Under the threat of being bombed back to the stone age, the United States secured the surender of Pakistan from Pervez Musharraf (occupying only four critical bases, and avoiding in this way the expense and problems of occupation).
Today, with a rising chorus of influential voices the American public has been persuaded that the 9/11 attacks were planned by Al Qaeda in Pakistan. Having installed a “friendly” government and built up enormous diplomatic pressure, under the threat of “either you bomb them, or we will,” the Americans have bullied the Pakistan Army into a messy war within Pakistan that no one can win.

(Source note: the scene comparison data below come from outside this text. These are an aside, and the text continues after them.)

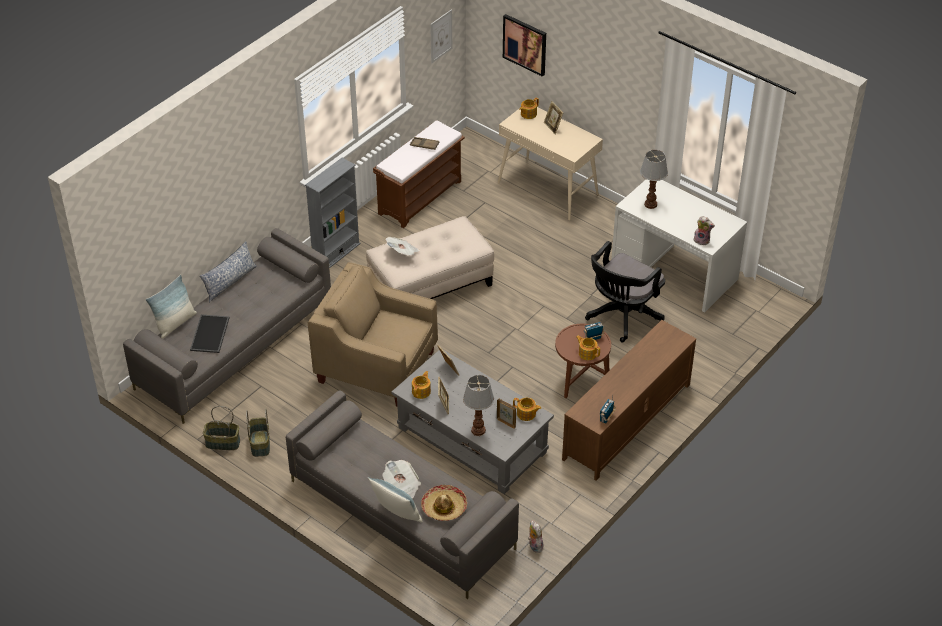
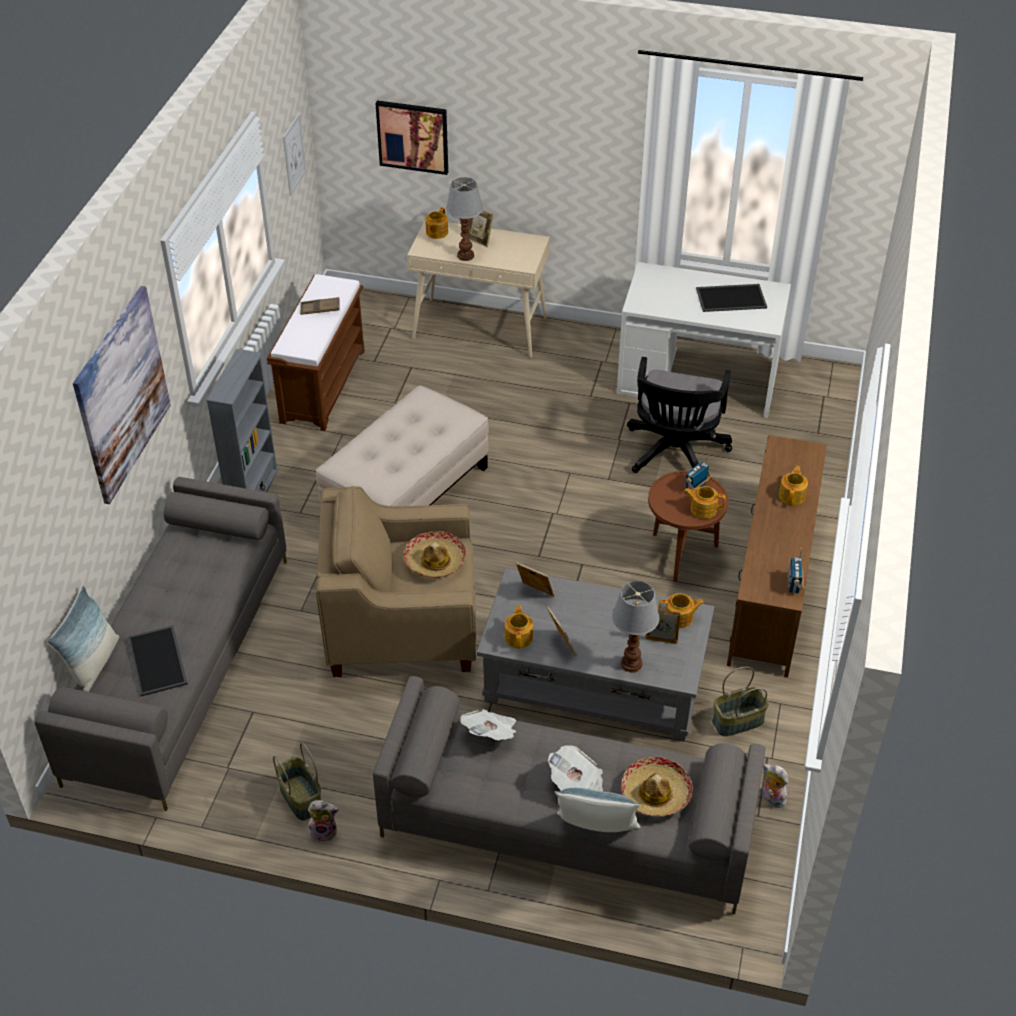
camera: 25 degrees left, 0 degrees up
pillow [200,241,257,302] -> none
basket [203,406,240,450] -> basket moved to [712,667,769,736]
newspaper [386,237,420,256] -> newspaper moved to [460,709,516,740]
table lamp [640,150,668,209] -> table lamp moved to [446,177,483,261]
plush toy [693,216,715,246] -> plush toy moved to [308,800,339,842]
none -> picture [73,286,171,504]
none -> hat [403,531,466,578]
none -> tray [696,284,767,312]
none -> teapot [779,466,808,505]

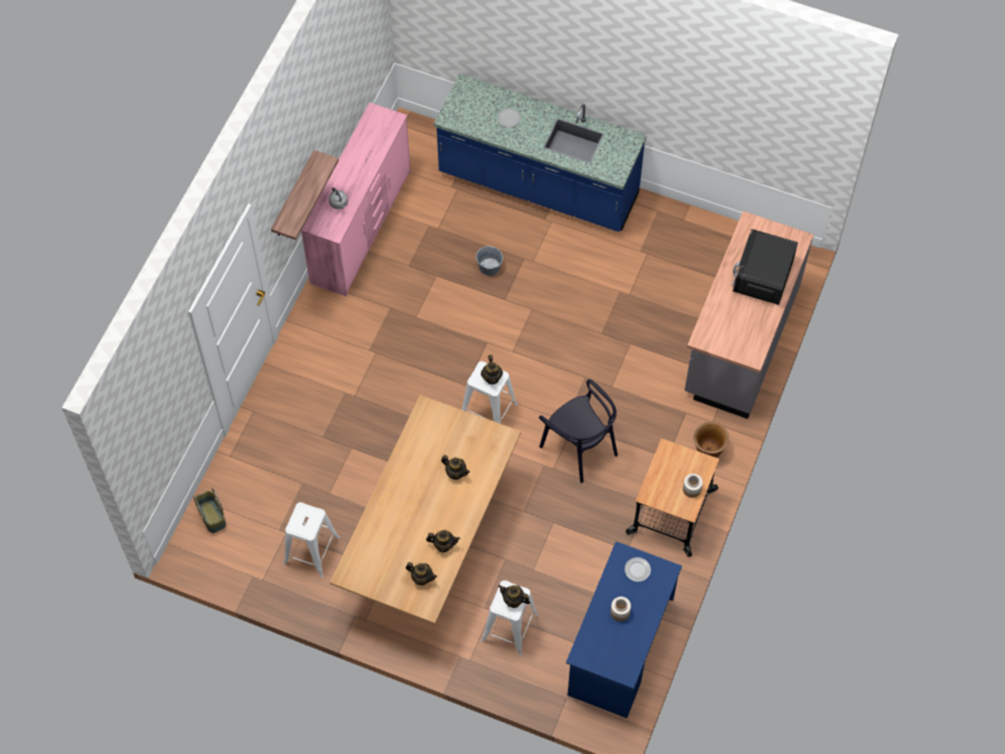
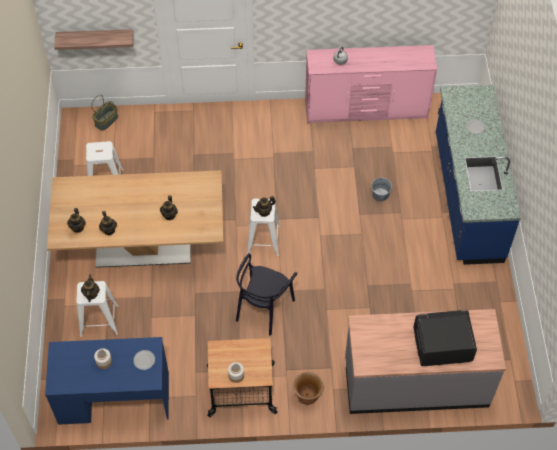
camera: 65 degrees right, 5 degrees down
shelf [271,150,339,240] -> shelf moved to [54,29,133,50]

In an important corrective to the barrage of preparatory propaganda against the threat to the US of Al Qaeda “safe heavens” in Pakistan, therefore, let us remember while we can that (as Yglesias points out in How Important are Safe Havens?):
A safe haven in the mountains in Central Asia doesn’t let you carry out a terrorist attack in the United States. You need an attacker physically located in the United States, in possession of explosives that are also physically located in the United States, in order to attack the United States. The danger is of a terrorist being here or else in someplace like Western Europe or Canada from which it’s easy to get into the United States. Recall that key action in the 9/11 plot took place not just in Afghanistan, but in Hamburg and the best governance initiative in human history is not going to make Afghanistan as orderly and prosperous as Germany. The attackers went to flight school in America; you can’t learn to pilot a jumbo jet in the mountains. Clearly “al-Qaeda has a safe haven” is worse than “al-Qaeda does not have a safe haven” but orienting our national security policy around the goal of denying safe havens is not going to achieve what we’re looking for.